**Activity**: Replace "elbow" with "arm joint" in the lines that begin at the line containing "left elbow: (842, 766, 8)" and continue through the end of the records, and leave every other part unchanged. Return only those lines, without the pictures.

**Data in this exercise**:
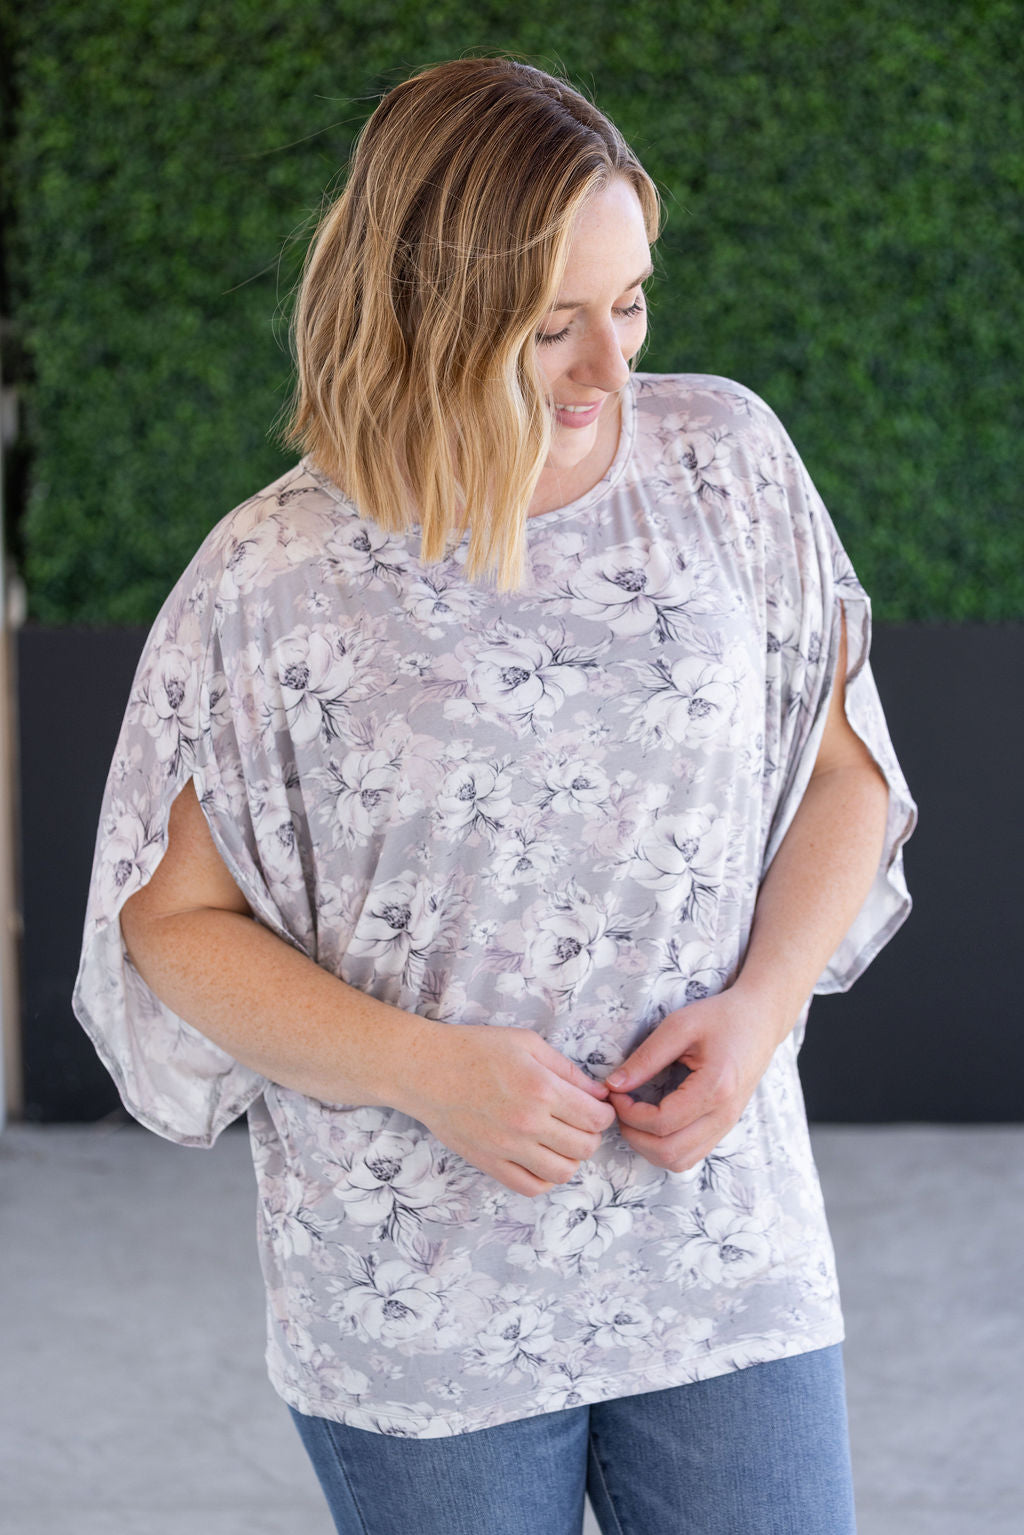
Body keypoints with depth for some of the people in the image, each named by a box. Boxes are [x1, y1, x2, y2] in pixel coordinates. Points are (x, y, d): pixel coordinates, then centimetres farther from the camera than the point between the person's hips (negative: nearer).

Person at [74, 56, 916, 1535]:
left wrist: (763, 1001, -9)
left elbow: (842, 766, 8)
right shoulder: (268, 584, -11)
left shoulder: (726, 459, -2)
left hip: (724, 1255, 2)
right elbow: (172, 922, -3)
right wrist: (421, 1068, -17)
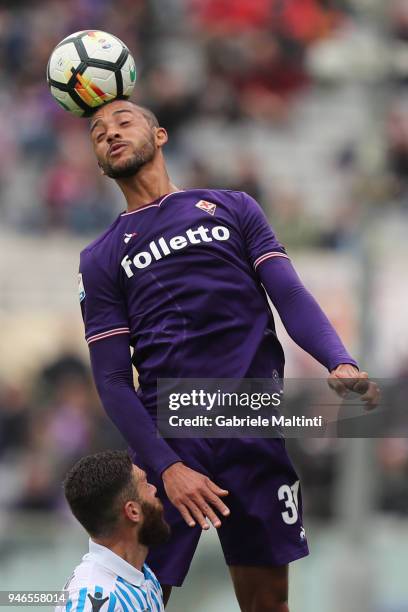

**Answer box**:
left arm joint: (842, 766, 8)
right shoulder: (268, 584, -11)
left shoulder: (726, 459, -2)
left hip: (724, 1255, 2)
right arm joint: (172, 922, -3)
right wrist: (421, 1068, -17)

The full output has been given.